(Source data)
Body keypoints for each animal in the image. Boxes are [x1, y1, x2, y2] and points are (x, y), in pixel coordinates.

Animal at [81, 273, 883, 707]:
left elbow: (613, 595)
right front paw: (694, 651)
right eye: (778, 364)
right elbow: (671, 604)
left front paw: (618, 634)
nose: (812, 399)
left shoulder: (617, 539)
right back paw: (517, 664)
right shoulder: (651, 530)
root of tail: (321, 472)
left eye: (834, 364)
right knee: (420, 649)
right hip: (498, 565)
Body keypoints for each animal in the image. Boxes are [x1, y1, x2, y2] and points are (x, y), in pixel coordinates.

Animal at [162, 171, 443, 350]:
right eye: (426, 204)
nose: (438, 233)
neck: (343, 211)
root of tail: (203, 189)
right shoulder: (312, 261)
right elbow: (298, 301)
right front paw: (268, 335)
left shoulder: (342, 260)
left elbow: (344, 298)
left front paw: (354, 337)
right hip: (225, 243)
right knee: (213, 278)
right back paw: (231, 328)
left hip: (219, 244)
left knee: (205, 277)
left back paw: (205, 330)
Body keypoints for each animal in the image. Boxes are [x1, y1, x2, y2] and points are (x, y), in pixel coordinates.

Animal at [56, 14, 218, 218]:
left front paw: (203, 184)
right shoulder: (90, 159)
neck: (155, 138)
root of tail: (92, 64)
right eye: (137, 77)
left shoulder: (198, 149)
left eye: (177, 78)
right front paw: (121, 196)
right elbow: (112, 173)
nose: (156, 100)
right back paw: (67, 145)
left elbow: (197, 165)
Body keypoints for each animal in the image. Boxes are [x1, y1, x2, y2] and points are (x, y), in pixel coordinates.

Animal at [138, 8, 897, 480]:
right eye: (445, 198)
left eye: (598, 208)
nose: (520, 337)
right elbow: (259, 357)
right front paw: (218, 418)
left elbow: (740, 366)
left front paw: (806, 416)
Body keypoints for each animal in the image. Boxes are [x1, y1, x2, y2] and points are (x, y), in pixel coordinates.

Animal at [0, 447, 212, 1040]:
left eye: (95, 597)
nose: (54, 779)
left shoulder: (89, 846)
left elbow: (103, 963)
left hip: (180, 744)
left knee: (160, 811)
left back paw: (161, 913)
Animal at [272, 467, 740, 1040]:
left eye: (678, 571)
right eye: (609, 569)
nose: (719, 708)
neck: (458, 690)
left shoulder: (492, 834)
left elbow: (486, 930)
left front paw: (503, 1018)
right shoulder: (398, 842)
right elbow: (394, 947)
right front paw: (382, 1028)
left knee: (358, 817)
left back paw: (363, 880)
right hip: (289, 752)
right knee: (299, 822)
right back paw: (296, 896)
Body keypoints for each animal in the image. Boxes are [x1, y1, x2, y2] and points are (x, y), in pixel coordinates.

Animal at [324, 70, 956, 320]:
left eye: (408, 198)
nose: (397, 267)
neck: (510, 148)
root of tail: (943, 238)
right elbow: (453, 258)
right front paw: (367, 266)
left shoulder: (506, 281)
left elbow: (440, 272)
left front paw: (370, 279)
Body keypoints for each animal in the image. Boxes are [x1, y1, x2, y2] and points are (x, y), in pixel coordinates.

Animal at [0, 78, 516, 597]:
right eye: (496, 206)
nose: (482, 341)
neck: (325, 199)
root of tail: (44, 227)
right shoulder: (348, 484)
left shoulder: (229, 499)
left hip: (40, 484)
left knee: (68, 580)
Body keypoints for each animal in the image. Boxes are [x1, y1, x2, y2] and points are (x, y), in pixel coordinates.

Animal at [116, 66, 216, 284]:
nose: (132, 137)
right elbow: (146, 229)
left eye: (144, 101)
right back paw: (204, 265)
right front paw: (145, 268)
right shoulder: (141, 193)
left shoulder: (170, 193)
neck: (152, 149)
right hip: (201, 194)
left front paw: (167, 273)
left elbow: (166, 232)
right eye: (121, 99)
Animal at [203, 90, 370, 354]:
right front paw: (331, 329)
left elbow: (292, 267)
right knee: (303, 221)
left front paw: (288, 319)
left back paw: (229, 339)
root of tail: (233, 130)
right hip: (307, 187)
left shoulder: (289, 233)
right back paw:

WORK INSTRUCTION -
Copy over exactly the lines above from the one with "left back paw: (363, 880)" to the last, both included, and no others.

TASK RESPONSE -
left back paw: (363, 880)
right hip: (289, 752)
right knee: (299, 822)
right back paw: (296, 896)
Body keypoints for each animal in the image. Boxes are [x1, y1, x2, y2] and points are (x, y), in pixel coordinates.

Animal at [324, 70, 956, 320]:
left eye: (408, 198)
nose: (397, 267)
neck: (510, 148)
root of tail: (943, 238)
right elbow: (453, 258)
right front paw: (367, 266)
left shoulder: (506, 281)
left elbow: (440, 272)
left front paw: (370, 279)
Body keypoints for each animal in the image. Boxes are [x1, y1, x2, y2] and points are (x, y), in pixel coordinates.

Animal at [0, 78, 516, 597]:
right eye: (496, 206)
nose: (482, 341)
neck: (325, 199)
root of tail: (44, 227)
right shoulder: (348, 484)
left shoulder: (229, 499)
left hip: (40, 484)
left knee: (68, 580)
Body keypoints for each animal in the image. Boxes are [x1, y1, x2, y2] and points are (x, y), in pixel coordinates.

Animal at [116, 66, 216, 284]:
nose: (132, 137)
right elbow: (146, 229)
left eye: (144, 101)
right back paw: (204, 265)
right front paw: (145, 268)
right shoulder: (141, 193)
left shoulder: (170, 193)
neck: (152, 149)
right hip: (201, 194)
left front paw: (167, 273)
left elbow: (166, 232)
right eye: (121, 99)
Animal at [203, 90, 370, 354]:
right front paw: (331, 329)
left elbow: (292, 267)
right knee: (303, 221)
left front paw: (288, 319)
left back paw: (229, 339)
root of tail: (233, 130)
right hip: (307, 187)
left shoulder: (289, 233)
right back paw:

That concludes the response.